I found myself reading through the blog posts and finding a post about digital citizenship. “This is our contemporary contradiction: identity as a construct in contemporary social media spaces makes for pretty rotten social spaces.” (Bonnie Stewart) Suddenly, I was back to dichotomy. Creating and maintaining a digital identity often takes us away from the collaboration and cooperation we want to see in digital citizenship. There are the aspects of community and recognition that make us feel good, but there are also negative aspects like manipulated algorithms, and constant observation and monitoring. We are asked to speak and perform instead of listen and connect. How do we balance the belief that everyone is entitled to an opinion but that not all opinions can be weighted the same after factoring in expertise? How do we explain these concepts to children as they become part of the digital world?

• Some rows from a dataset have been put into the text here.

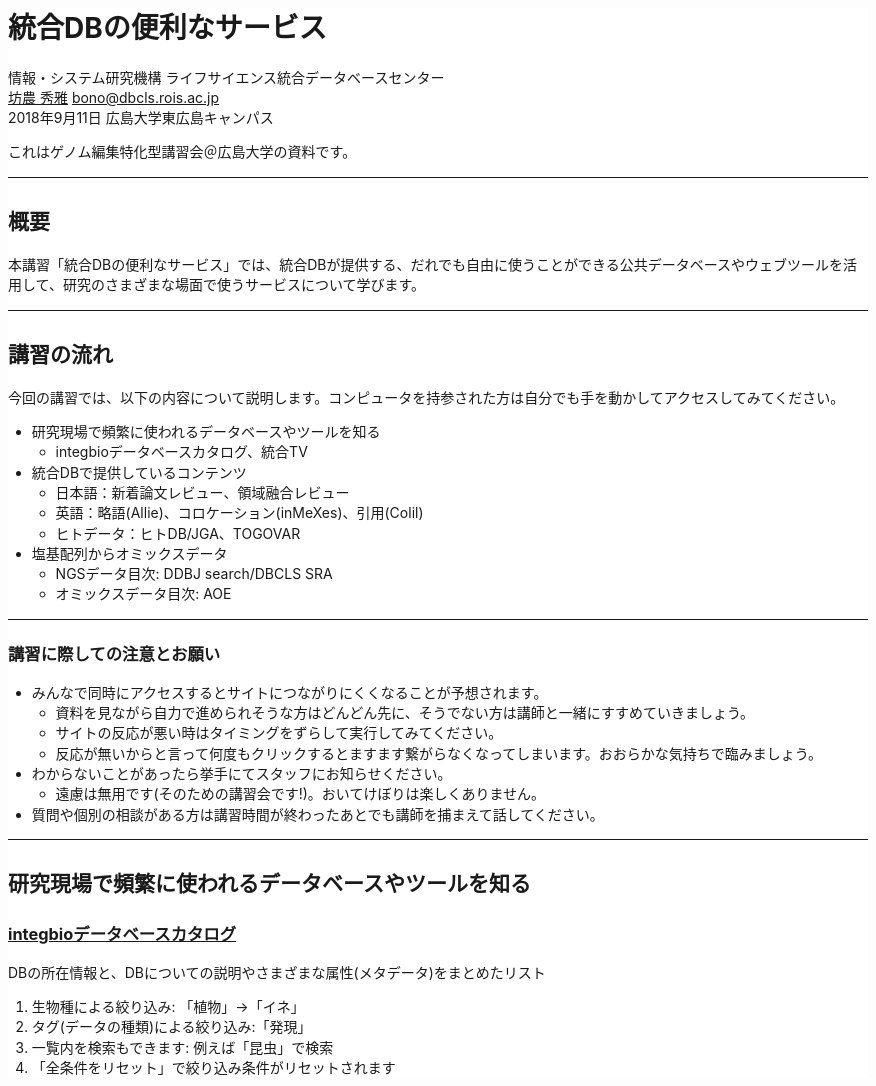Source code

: # 統合DBの便利なサービス

情報・システム研究機構
ライフサイエンス統合データベースセンター  
[坊農 秀雅](http://bonohu.jp/) bono@dbcls.rois.ac.jp  
2018年9月11日 広島大学東広島キャンパス


これはゲノム編集特化型講習会＠広島大学の資料です。

----

## 概要

本講習「統合DBの便利なサービス」では、統合DBが提供する、だれでも自由に使うことができる公共データベースやウェブツールを活用して、研究のさまざまな場面で使うサービスについて学びます。    

----

## 講習の流れ
今回の講習では、以下の内容について説明します。コンピュータを持参された方は自分でも手を動かしてアクセスしてみてください。

 - 研究現場で頻繁に使われるデータベースやツールを知る
   - integbioデータベースカタログ、統合TV
 - 統合DBで提供しているコンテンツ
   - 日本語：新着論文レビュー、領域融合レビュー
   - 英語：略語(Allie)、コロケーション(inMeXes)、引用(Colil)
   - ヒトデータ：ヒトDB/JGA、TOGOVAR
 - 塩基配列からオミックスデータ
    - NGSデータ目次: DDBJ search/DBCLS SRA
    - オミックスデータ目次: AOE

----

### 講習に際しての注意とお願い

- みんなで同時にアクセスするとサイトにつながりにくくなることが予想されます。
    - 資料を見ながら自力で進められそうな方はどんどん先に、そうでない方は講師と一緒にすすめていきましょう。
    - サイトの反応が悪い時はタイミングをずらして実行してみてください。
    - 反応が無いからと言って何度もクリックするとますます繋がらなくなってしまいます。おおらかな気持ちで臨みましょう。
- わからないことがあったら挙手にてスタッフにお知らせください。
    - 遠慮は無用です(そのための講習会です!)。おいてけぼりは楽しくありません。
- 質問や個別の相談がある方は講習時間が終わったあとでも講師を捕まえて話してください。

----

## 研究現場で頻繁に使われるデータベースやツールを知る

### [integbioデータベースカタログ](http://integbio.jp/dbcatalog/)
DBの所在情報と、DBについての説明やさまざまな属性(メタデータ)をまとめたリスト

1. 生物種による絞り込み: 「植物」→「イネ」
2. タグ(データの種類)による絞り込み:「発現」
3. 一覧内を検索もできます: 例えば「昆虫」で検索
4. 「全条件をリセット」で絞り込み条件がリセットされます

Finally, I’ve been doing some thinking about AI. Most of the conversations we have in class about AI are either practical or philosophical. The practical aspects acknowledge how we can use AI to support our learners. I’ve started using AI to help me write my report cards. I provide the information and chatGPT makes it sound professional and strength-based. I’ve used AI to help change the reading level of information I want to use in my class in order to differentiate for my students. I’ve also used AI to make suggestions on my writing in order to keep my writing focused. This has helped me manage both my tone and my intent. Sometimes I even use AI to explain concepts to me that I’m struggling to understand. Funnily enough, even chatGPT warned me to check my bias when asking about political issues. The philosophical discussions about AI are more complex. Should students be able to use chatGPT or other generative AI in class? How do we ensure their understanding knowing they may use AI? What skills will they need to use AI effectively? What roles will teachers have in an AI world? How do I, as a teacher, show students how to harness the power of these technologies when I don’t fully understand them, or their implications, myself?

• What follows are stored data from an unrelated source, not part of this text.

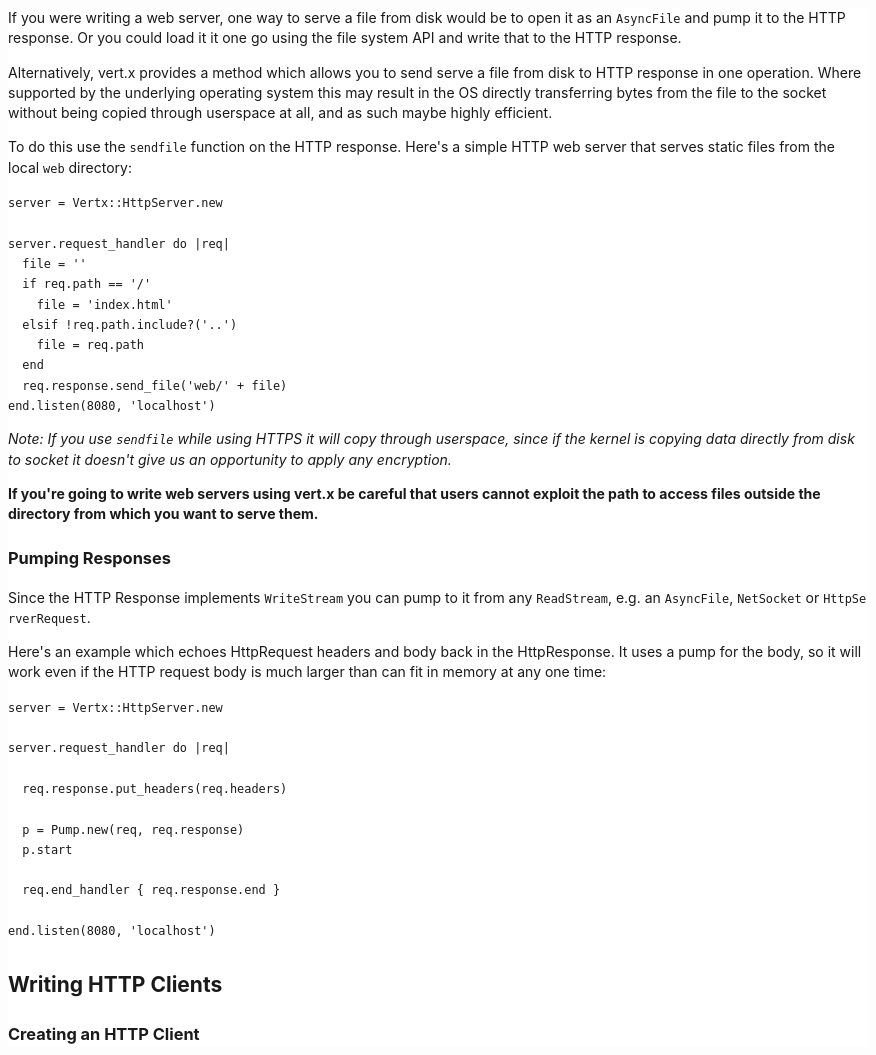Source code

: If you were writing a web server, one way to serve a file from disk would be to open it as an `AsyncFile` and pump it to the HTTP response. Or you could load it it one go using the file system API and write that to the HTTP response.

Alternatively, vert.x provides a method which allows you to send serve a file from disk to HTTP response in one operation. Where supported by the underlying operating system this may result in the OS directly transferring bytes from the file to the socket without being copied through userspace at all, and as such maybe highly efficient.

To do this use the `sendfile` function on the HTTP response. Here's a simple HTTP web server that serves static files from the local `web` directory:

    server = Vertx::HttpServer.new

    server.request_handler do |req|
      file = ''
      if req.path == '/'
        file = 'index.html'
      elsif !req.path.include?('..')
        file = req.path
      end
      req.response.send_file('web/' + file)
    end.listen(8080, 'localhost')

*Note: If you use `sendfile` while using HTTPS it will copy through userspace, since if the kernel is copying data directly from disk to socket it doesn't give us an opportunity to apply any encryption.*

**If you're going to write web servers using vert.x be careful that users cannot exploit the path to access files outside the directory from which you want to serve them.**

### Pumping Responses

Since the HTTP Response implements `WriteStream` you can pump to it from any `ReadStream`, e.g. an `AsyncFile`, `NetSocket` or `HttpServerRequest`.

Here's an example which echoes HttpRequest headers and body back in the HttpResponse. It uses a pump for the body, so it will work even if the HTTP request body is much larger than can fit in memory at any one time:

    server = Vertx::HttpServer.new

    server.request_handler do |req|

      req.response.put_headers(req.headers)

      p = Pump.new(req, req.response)
      p.start
      
      req.end_handler { req.response.end }

    end.listen(8080, 'localhost')

## Writing HTTP Clients

### Creating an HTTP Client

So where am I now? Probably more confused than ever! I’m starting to take on more of a role as a teacher-researcher. I’m examining the choices I make regarding technology in the classroom with a more critical lens. I see the tensions- privacy, digital literacy, assessment, and district expectations- as areas to explore rather than barriers. I am becoming more excited about using digital portfolios and having multi-access features in my pedagogy. I am asking how the system can change for students instead of asking students to fit into the education system we have. I don’t know what that looks like for me yet but I’m okay with getting messy and figuring it out. I have already spent 25 years in this professions, there’s far fewer left for me. The question of what kind of teacher I want to be in a world that is always shifting has some immediacy for me, backed by the quiet confidence of someone who is grounded in who they are and knows that everything is figureoutable.